Strach rozrastał się we mnie, pęczniał, anektował wolne przestrzenie, wypełniał tkanki, krążył w żyłach. Był wszechobecny.Starałam się żyć ostrożnie, oglądając się za siebie, iść przez życie na palcach jakbym stąpała po kruchym lodzie. Niekiedy udawało mi się zepchnąć strach przed śmiercią w zakamarki umysłu. Ten jednak wyzierał nieproszony, szczerzył zęby, obezwładniał. Czasem bałam się tak bardzo, że pragnęłam, by stało się już. Natychmiast. By już było po. Strach odbierał mi radość życia.

            Dzisiaj (chyba) nauczyłam się z nim żyć. Oswoiłam go. Dzisiaj wiem, że śmierć jest nieuniknioną konsekwencją, realizacją banalnej prawidłowości, skoro człowiek się urodził, to musi tez i umrzeć. Nie ma ucieczki, nie ma wyjścia, nie ma alternatywy. Kiedyś sobie tak napisałam:

 

 



Pierwsza śmierć była

jak spełniona apokalipsa

rozrywała żyły

pulsowała w każdym milimetrze

zmęczonego ciała

nie dała żyć

 

była dniem i nocą

świtem, zmierzchem

snem i śnieniem.

 

Druga śmierć przyszła spokojnie

nie darła szat

nie toczyła łez

oglądana drugi raz

czasem budziła zdziwienie

że tak wcześnie

że tak cicho

że mogła zaczekać

 

Trzecia śmierć

była faktem

nie może więc być

tematem oryginalnej poezji

(Trzy śmierci Iwona Żytkowiak)


poniedziałek, 7 czerwca 2021

Jest jak jest i dobrze mi tak

 



 

Nie pamiętam, kiedy zaczęłam żyć świadomie, czyli refleksyjnie.

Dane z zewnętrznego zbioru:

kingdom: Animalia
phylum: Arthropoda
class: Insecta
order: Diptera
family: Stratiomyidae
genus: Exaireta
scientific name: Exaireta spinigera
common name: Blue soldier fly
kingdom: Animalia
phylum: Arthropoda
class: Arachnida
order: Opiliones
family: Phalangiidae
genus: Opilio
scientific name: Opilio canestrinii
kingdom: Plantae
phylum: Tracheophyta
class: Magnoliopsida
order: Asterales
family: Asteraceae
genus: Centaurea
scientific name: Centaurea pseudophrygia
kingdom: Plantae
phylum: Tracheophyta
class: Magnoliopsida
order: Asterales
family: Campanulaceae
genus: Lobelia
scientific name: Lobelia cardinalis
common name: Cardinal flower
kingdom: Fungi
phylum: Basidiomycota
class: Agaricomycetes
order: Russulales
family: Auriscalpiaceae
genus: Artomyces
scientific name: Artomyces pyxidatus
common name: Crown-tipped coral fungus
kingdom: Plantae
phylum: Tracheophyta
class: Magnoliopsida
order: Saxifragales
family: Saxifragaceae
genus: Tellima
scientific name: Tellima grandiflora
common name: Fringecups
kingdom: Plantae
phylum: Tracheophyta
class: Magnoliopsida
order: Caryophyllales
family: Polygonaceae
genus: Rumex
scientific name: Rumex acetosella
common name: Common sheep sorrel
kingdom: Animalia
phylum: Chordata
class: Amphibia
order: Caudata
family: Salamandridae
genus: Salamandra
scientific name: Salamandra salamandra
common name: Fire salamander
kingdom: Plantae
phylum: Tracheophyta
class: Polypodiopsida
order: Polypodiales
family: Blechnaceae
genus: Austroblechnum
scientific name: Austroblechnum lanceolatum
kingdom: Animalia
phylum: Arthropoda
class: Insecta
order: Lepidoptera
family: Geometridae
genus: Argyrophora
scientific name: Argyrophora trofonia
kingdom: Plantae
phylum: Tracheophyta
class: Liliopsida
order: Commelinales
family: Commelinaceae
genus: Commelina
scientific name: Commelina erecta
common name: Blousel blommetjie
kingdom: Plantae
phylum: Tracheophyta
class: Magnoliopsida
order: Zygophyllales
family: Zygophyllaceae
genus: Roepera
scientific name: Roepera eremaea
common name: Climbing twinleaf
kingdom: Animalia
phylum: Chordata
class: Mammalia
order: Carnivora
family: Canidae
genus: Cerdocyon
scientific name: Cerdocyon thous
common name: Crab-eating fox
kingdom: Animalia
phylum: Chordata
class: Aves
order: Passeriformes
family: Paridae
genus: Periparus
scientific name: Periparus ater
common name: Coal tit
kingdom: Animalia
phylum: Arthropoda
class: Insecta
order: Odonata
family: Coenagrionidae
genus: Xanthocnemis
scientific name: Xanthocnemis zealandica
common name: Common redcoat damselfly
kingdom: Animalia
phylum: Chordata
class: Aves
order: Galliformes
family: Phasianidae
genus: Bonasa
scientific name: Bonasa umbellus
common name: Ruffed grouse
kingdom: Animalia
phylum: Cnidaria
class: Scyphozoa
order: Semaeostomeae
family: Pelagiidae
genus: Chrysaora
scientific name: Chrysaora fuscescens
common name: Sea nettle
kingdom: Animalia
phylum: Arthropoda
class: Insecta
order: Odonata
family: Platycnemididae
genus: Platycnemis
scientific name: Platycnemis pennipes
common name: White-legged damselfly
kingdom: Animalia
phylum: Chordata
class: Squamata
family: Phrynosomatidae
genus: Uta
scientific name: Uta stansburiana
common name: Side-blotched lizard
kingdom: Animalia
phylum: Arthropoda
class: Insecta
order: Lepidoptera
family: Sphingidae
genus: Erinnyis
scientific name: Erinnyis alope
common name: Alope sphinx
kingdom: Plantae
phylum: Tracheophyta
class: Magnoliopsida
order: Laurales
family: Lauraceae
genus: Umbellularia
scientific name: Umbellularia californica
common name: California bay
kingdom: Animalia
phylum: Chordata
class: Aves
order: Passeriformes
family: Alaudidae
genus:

Nie pamiętam, kiedy zaczęłam analizować, przewidywać wyciągać wnioski, planować. Kiedy zrozumiałam, że życie to nie bezwolne dryfowanie, poddawanie się nurtowi, gdzie mnie rzuci to rzuci, co się stanie, to stanie. Kiedy zdałam sobie sprawę, że przypadek, przypadkiem, ale chyba nie do końca tak jest, że to on konstytuuje nasze życie. Kiedy dostrzegłam, że wiele zależy ode mnie, że owszem, zdarza się, gdy coś wymyka się mojej kontroli, ale rzadziej to się zdarza, kiedy staram się trzymać swoje życie w cuglach.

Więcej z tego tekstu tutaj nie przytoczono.